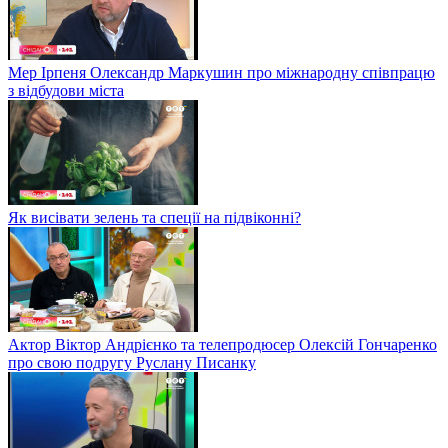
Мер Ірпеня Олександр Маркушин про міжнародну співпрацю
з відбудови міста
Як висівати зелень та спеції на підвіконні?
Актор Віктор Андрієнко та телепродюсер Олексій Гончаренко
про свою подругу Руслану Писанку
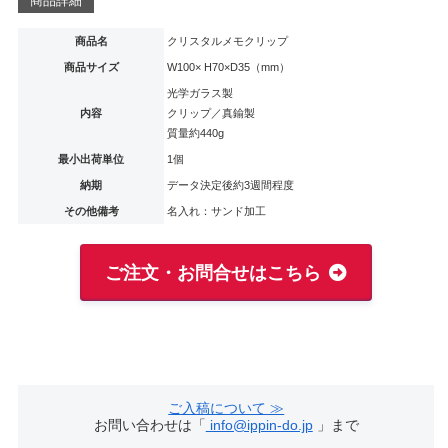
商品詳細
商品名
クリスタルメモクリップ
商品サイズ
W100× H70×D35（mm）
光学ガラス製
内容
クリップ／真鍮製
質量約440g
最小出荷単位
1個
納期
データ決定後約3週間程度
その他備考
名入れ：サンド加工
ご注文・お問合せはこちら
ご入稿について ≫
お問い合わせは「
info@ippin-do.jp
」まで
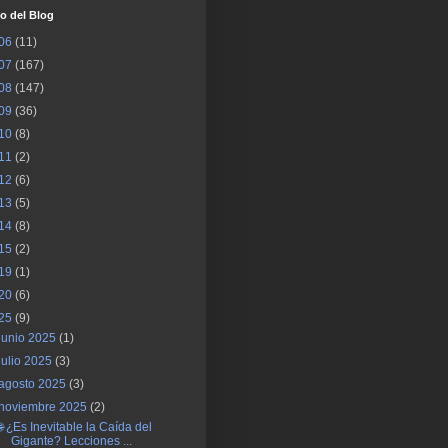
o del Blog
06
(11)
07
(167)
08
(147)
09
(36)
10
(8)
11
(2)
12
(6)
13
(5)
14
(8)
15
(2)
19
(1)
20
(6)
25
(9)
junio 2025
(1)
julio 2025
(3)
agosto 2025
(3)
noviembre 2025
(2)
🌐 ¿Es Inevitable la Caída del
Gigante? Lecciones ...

* * *

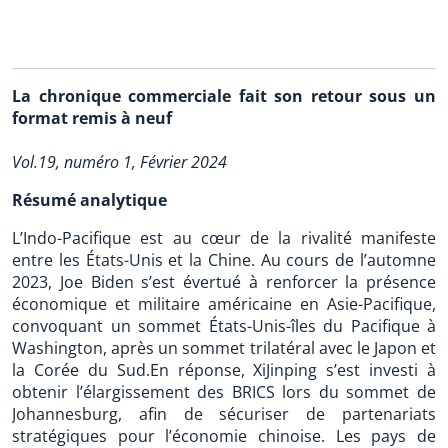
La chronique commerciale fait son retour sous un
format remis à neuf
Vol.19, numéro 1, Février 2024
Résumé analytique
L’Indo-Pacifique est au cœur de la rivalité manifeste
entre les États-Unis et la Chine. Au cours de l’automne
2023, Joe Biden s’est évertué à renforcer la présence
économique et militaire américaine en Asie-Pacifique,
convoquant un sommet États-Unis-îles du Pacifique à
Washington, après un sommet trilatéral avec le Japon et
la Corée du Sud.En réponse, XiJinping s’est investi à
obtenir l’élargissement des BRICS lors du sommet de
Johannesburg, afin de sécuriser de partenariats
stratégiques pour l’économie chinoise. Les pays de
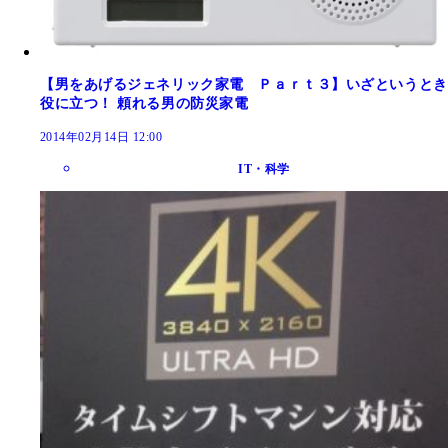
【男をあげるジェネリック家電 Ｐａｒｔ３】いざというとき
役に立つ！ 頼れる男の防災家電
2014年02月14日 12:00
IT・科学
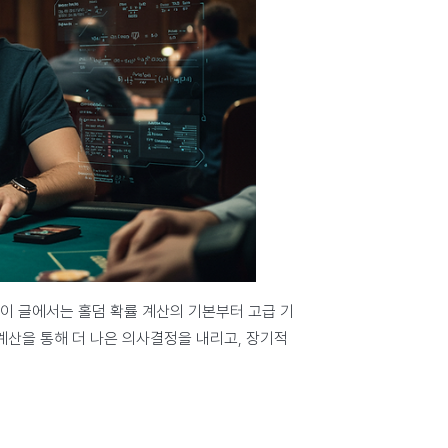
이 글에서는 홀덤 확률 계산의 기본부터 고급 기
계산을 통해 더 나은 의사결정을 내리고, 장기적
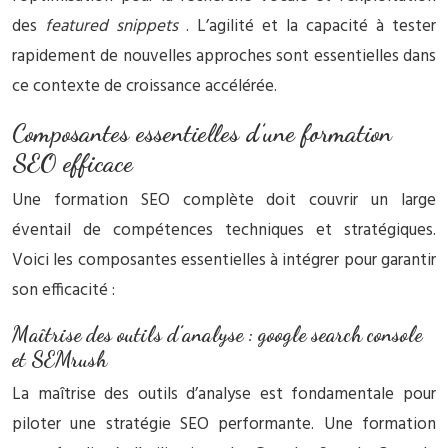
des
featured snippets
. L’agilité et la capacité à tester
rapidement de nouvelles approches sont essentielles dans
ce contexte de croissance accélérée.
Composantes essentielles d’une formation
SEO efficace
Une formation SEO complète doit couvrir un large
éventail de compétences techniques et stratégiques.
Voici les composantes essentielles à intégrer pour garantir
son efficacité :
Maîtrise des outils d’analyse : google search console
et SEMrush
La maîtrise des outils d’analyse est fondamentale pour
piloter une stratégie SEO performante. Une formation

...

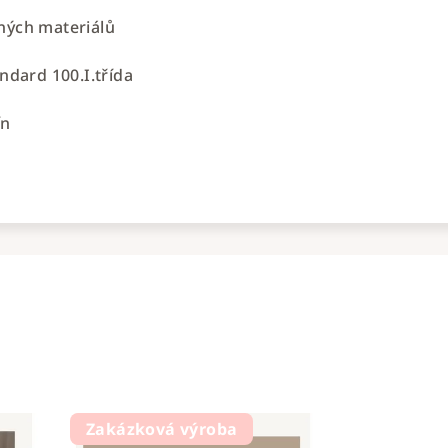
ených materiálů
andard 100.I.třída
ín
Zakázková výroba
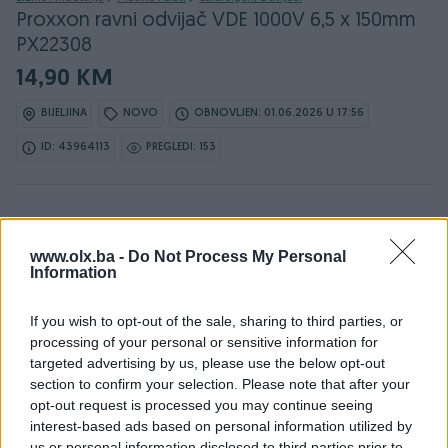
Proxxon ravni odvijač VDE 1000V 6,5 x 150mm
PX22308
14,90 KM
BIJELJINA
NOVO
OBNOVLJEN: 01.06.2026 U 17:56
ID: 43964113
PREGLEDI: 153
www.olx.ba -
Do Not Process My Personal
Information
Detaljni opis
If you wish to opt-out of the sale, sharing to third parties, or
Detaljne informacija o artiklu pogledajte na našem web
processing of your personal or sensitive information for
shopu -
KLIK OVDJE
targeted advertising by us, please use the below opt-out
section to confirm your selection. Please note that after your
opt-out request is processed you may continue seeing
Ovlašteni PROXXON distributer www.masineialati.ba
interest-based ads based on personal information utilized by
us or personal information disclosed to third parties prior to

» Request
Pull out every line of the records that contains the word "third", matching uppercase and lowercase exactly, and copy each of those lines.

» Solution for this exercise
If you wish to opt-out of the sale, sharing to third parties, or
us or personal information disclosed to third parties prior to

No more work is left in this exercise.